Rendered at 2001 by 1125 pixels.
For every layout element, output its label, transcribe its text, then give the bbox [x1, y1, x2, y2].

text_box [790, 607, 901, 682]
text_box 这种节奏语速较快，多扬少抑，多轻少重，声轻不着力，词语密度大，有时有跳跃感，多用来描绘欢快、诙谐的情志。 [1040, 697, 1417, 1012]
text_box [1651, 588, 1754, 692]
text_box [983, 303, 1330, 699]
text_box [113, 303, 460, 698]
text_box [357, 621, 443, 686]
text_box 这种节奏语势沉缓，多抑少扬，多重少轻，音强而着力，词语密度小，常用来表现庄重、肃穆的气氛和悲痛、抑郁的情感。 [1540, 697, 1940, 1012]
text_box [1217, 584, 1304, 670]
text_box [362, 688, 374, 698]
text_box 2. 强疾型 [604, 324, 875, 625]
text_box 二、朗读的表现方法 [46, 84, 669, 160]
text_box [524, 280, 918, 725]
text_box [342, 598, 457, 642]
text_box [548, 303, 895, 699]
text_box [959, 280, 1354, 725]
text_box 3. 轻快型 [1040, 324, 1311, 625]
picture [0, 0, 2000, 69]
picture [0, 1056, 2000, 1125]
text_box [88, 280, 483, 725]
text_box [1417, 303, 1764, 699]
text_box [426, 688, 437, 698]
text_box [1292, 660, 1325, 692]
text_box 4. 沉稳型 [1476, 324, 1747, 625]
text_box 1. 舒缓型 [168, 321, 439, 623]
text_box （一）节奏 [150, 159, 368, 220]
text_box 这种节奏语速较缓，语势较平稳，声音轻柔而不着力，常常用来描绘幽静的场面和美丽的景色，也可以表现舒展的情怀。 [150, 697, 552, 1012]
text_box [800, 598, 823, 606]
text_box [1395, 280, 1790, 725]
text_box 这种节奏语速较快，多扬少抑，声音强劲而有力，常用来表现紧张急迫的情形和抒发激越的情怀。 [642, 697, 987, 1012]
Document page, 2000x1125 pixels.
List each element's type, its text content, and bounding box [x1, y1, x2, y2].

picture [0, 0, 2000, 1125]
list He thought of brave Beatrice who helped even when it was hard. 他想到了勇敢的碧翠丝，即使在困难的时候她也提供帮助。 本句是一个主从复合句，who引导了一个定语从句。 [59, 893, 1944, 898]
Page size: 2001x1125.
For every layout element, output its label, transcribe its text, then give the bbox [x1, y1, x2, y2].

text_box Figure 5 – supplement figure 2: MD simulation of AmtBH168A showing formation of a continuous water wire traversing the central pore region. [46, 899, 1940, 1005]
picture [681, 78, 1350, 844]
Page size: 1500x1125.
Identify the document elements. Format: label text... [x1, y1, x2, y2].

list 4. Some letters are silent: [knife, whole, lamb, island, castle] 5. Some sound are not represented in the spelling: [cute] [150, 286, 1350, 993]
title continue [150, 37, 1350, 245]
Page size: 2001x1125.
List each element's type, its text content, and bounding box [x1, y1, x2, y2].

§ §

TASK: In full and without alteration, transcribe the entries above.

ANSWER SECTION:
Rendered at 2001 by 1125 pixels.
For every layout element, output its label, transcribe its text, then give the bbox [x1, y1, x2, y2].

text_box [790, 607, 901, 682]
text_box 这种节奏语速较快，多扬少抑，多轻少重，声轻不着力，词语密度大，有时有跳跃感，多用来描绘欢快、诙谐的情志。 [1040, 697, 1417, 1012]
text_box [1651, 588, 1754, 692]
text_box [983, 303, 1330, 699]
text_box [113, 303, 460, 698]
text_box [357, 621, 443, 686]
text_box 这种节奏语势沉缓，多抑少扬，多重少轻，音强而着力，词语密度小，常用来表现庄重、肃穆的气氛和悲痛、抑郁的情感。 [1540, 697, 1940, 1012]
text_box [1217, 584, 1304, 670]
text_box [362, 688, 374, 698]
text_box 2. 强疾型 [604, 324, 875, 625]
text_box 二、朗读的表现方法 [46, 84, 669, 160]
text_box [524, 280, 918, 725]
text_box [342, 598, 457, 642]
text_box [548, 303, 895, 699]
text_box [959, 280, 1354, 725]
text_box 3. 轻快型 [1040, 324, 1311, 625]
picture [0, 0, 2000, 69]
picture [0, 1056, 2000, 1125]
text_box [88, 280, 483, 725]
text_box [1417, 303, 1764, 699]
text_box [426, 688, 437, 698]
text_box [1292, 660, 1325, 692]
text_box 4. 沉稳型 [1476, 324, 1747, 625]
text_box 1. 舒缓型 [168, 321, 439, 623]
text_box （一）节奏 [150, 159, 368, 220]
text_box 这种节奏语速较缓，语势较平稳，声音轻柔而不着力，常常用来描绘幽静的场面和美丽的景色，也可以表现舒展的情怀。 [150, 697, 552, 1012]
text_box [800, 598, 823, 606]
text_box [1395, 280, 1790, 725]
text_box 这种节奏语速较快，多扬少抑，声音强劲而有力，常用来表现紧张急迫的情形和抒发激越的情怀。 [642, 697, 987, 1012]
Document page, 2000x1125 pixels.
List each element's type, its text content, and bounding box [x1, y1, x2, y2].

picture [0, 0, 2000, 1125]
list He thought of brave Beatrice who helped even when it was hard. 他想到了勇敢的碧翠丝，即使在困难的时候她也提供帮助。 本句是一个主从复合句，who引导了一个定语从句。 [59, 893, 1944, 898]
Page size: 2001x1125.
For every layout element, output its label, transcribe its text, then give the bbox [x1, y1, x2, y2].

text_box Figure 5 – supplement figure 2: MD simulation of AmtBH168A showing formation of a continuous water wire traversing the central pore region. [46, 899, 1940, 1005]
picture [681, 78, 1350, 844]
Page size: 1500x1125.
Identify the document elements. Format: label text... [x1, y1, x2, y2].

list 4. Some letters are silent: [knife, whole, lamb, island, castle] 5. Some sound are not represented in the spelling: [cute] [150, 286, 1350, 993]
title continue [150, 37, 1350, 245]
Page size: 2001x1125.
List each element's type, its text content, and bounding box [x1, y1, x2, y2].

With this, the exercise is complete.